Ne soyons pas naïfs. L’immigration qui vient d’Afrique subsaharienne nous dérange. A la fois parce qu’elle nous confronte à des cultures différentes et parce qu’elle est le fait de personnes majoritairement de confession musulmane. Or, nous constatons à la fois l’échec de l’intégration de vagues migratoires précédentes et la radicalisation rampante de quartiers qui vivent désormais sous d’autres lois que celles de la République. Quand, dans le même temps, ce qui a structuré au fil des siècles notre identité semble se déliter, des Français en nombre grandissant ressentent une réelle insécurité culturelle qui les conduit au repli sur soi et au rejet de l’autre.

Ce que révèle cette attitude de nos gouvernants comme celle de nombreux Français*, c’est la faiblesse de nos convictions, l’affaiblissement des valeurs qui étaient les nôtres.
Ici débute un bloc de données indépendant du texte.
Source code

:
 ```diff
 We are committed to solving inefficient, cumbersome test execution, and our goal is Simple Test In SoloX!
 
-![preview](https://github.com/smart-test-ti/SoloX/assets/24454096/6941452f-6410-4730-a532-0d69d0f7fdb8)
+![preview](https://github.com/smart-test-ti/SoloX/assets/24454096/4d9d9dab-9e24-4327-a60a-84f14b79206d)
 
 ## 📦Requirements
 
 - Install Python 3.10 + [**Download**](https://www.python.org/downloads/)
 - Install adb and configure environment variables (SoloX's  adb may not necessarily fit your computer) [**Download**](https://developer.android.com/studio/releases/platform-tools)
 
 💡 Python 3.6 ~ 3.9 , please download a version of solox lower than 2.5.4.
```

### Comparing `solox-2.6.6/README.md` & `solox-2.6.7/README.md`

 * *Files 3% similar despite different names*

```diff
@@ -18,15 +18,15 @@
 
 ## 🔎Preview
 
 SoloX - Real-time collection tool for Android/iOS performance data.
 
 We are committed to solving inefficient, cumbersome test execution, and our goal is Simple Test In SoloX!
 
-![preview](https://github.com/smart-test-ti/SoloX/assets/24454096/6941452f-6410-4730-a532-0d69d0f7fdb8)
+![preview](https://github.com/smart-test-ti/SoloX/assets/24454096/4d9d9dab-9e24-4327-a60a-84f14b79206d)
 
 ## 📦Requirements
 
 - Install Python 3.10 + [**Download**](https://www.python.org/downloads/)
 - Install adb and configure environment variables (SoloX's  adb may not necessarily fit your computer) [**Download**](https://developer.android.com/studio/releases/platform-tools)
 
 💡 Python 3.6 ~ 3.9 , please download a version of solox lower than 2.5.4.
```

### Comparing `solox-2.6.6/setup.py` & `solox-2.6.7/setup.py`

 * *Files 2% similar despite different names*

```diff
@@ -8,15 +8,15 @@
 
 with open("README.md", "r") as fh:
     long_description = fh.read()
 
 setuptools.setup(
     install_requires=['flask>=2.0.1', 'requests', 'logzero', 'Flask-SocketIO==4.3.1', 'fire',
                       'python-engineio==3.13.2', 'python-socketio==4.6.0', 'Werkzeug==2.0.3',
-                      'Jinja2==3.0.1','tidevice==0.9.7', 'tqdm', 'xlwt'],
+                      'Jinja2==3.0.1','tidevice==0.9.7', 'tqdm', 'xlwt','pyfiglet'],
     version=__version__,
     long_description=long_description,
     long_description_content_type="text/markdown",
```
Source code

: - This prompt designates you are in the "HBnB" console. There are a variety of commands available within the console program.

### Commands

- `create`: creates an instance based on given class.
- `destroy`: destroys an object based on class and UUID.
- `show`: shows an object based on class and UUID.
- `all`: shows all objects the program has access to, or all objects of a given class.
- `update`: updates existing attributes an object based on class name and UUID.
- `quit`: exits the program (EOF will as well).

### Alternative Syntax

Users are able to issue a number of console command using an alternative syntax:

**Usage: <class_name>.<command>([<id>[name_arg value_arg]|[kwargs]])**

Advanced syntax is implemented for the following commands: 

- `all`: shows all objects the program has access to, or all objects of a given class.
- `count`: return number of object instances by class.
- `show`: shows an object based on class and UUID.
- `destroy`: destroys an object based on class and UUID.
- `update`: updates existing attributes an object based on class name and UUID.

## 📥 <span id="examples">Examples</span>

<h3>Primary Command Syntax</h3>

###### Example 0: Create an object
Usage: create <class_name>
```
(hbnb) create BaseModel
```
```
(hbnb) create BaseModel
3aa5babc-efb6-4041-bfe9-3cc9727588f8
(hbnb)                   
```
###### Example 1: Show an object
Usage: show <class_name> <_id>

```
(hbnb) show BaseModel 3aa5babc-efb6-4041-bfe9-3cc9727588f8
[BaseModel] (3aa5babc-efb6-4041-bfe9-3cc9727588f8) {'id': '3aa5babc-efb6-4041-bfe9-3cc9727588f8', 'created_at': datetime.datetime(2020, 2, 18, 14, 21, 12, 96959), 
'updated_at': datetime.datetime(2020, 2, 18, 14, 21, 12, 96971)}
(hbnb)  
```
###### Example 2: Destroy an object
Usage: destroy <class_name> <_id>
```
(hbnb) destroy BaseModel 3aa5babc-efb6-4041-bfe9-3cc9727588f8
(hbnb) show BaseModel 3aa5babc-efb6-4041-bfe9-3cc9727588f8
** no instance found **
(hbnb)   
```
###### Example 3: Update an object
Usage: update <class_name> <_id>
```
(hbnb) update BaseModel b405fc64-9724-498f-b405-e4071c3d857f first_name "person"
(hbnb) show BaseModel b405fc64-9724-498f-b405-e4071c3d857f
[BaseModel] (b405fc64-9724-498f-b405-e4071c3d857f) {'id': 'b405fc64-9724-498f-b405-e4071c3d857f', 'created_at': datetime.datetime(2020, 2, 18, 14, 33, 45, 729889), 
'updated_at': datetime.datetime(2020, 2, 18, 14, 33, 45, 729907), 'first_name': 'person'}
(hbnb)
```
Cela souligne l’incapacité de nos élites qu’elles soient politiques ou intellectuelles à redonner corps à ces valeurs, à définir des politiques ambitieuses d’intégration comme de co-développement avec les pays d’origine. Alors, que faire d’autre que se replier sur un entre-soi rassurant lorsque l’on se sent faible et menacé ? C’est ce qui nous arrive, avec une honte bien vite balayée par d’autres préoccupations : la limitation de vitesse à 80km/h, l’avenir des pensions de réversion pour les veuves, ou encore la fin du conflit à la SNCF…

Dans nos montagnes, la fonte des neiges met à jour les corps sans vie de migrants qui avaient affronté l’hiver pour rejoindre notre Eldorado. Des migrants chassés des vallées et qui n’ont eu d’autre choix que d’affronter l’altitude. Ils l’ont démontré : rien ne les arrêtera. Ni la mer, ni les montagnes, ni les murs derrière lesquels nous nous réfugierons comme dans une prison. Des murs pour cacher notre honte, pour oublier que derrière, nous avons relégué une certaine idée de la Fraternité…

* Y compris nombre de catholiques, si l’on en croit une étude rendue publique cette semaine. Cette étude a été menée par l’IFOP à l’initiative de l’Eglise de France, du Secours Catholique, du CCFD-Terre Solidaire et du Service jésuite des réfugiés qui souhaitaient mieux connaître les perceptions et attitudes des catholiques à l’égard des migrants. Ainsi un tiers des fidèles s’opposerait à l’accueil des migrants tandis qu’un cinquième seulement souscrit sans restriction au message du Pape François en faveur de l’hospitalité.